Torkaman, J., Ashori, A., & Sadr Momtazi, A.

Construction & Building Materials 50: 432–436

2014

This work presents a parametric experimental study, which investigates the effects of partial replacement of Portland cement by wood fiber waste (WFW), rice husk ash (RHA), and limestone powder waste (LPW) for producing a lightweight concrete block as a building material. Some of the mechanical and physical properties of block materials having various levels of WFW, RHA, and LPW are studied. The compressive strength of the concrete blocks due to the filler effect decreased with increasing cement replacement.
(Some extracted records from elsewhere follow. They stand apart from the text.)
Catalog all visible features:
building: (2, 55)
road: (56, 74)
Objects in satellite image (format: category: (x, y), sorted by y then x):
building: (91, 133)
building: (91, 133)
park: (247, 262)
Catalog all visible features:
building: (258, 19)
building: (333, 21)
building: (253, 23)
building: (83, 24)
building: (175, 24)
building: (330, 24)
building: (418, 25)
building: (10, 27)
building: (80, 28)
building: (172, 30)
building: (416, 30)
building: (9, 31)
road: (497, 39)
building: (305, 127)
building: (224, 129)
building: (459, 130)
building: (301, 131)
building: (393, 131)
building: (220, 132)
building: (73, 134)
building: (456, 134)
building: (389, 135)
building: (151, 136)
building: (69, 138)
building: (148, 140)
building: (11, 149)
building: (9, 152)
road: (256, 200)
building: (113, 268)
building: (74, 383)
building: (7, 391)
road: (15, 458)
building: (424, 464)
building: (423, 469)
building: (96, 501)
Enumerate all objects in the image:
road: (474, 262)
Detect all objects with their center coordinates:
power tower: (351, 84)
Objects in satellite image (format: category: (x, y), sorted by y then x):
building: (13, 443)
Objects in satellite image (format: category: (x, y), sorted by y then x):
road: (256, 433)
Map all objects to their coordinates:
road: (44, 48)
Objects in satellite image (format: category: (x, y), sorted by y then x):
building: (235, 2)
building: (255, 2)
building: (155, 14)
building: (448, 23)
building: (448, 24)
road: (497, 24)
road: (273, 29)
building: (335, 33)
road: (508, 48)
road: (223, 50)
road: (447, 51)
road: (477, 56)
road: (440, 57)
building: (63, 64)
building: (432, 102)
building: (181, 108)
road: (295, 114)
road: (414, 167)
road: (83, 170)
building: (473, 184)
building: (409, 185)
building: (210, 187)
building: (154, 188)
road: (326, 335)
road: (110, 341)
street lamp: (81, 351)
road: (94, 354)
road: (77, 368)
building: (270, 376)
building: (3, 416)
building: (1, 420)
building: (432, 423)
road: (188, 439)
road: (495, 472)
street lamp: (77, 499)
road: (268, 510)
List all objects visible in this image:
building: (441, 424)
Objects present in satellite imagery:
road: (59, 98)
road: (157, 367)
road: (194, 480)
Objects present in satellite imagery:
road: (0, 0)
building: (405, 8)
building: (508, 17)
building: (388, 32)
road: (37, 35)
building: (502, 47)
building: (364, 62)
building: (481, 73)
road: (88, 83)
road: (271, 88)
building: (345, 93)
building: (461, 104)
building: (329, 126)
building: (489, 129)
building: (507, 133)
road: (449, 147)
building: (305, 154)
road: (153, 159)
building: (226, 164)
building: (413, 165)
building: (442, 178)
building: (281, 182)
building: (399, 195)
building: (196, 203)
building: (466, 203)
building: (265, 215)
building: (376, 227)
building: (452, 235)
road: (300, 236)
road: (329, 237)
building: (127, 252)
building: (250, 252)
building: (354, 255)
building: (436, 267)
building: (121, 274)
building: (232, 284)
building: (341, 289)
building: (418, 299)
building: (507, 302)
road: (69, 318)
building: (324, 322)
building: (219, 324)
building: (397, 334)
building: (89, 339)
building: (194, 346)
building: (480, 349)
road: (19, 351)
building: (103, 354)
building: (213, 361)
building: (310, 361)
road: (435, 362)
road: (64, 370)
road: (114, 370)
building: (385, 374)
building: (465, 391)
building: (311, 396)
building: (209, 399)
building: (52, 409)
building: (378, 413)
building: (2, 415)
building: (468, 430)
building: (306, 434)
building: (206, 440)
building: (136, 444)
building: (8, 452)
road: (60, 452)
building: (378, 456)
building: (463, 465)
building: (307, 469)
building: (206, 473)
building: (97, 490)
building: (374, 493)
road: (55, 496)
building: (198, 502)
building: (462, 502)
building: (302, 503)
However, the results show the effect of 25 wt% replacement of RHA and LPW with Portland cement do not exhibit a sudden brittle fracture even beyond the failure loads, indicates high energy absorption capacity, reduce the unit weight dramatically. As expected, the increase of the RHA content induced the reduction of bulk density of the concrete blocks. Statistical analysis showed that the interactions of above-mentioned variable parameters were significant on both mechanical and physical properties at 5% confidence level. The optimum replacement level of WFW, LPW, and RHA was 25% by weight; this replacement percentage resulted in good physico-mechanical properties. Recycling of WSW, RHA, and LPW as promising raw material supplements appears to be viable solution not only to the environmental problem but also to the problem of the economic design of buildings.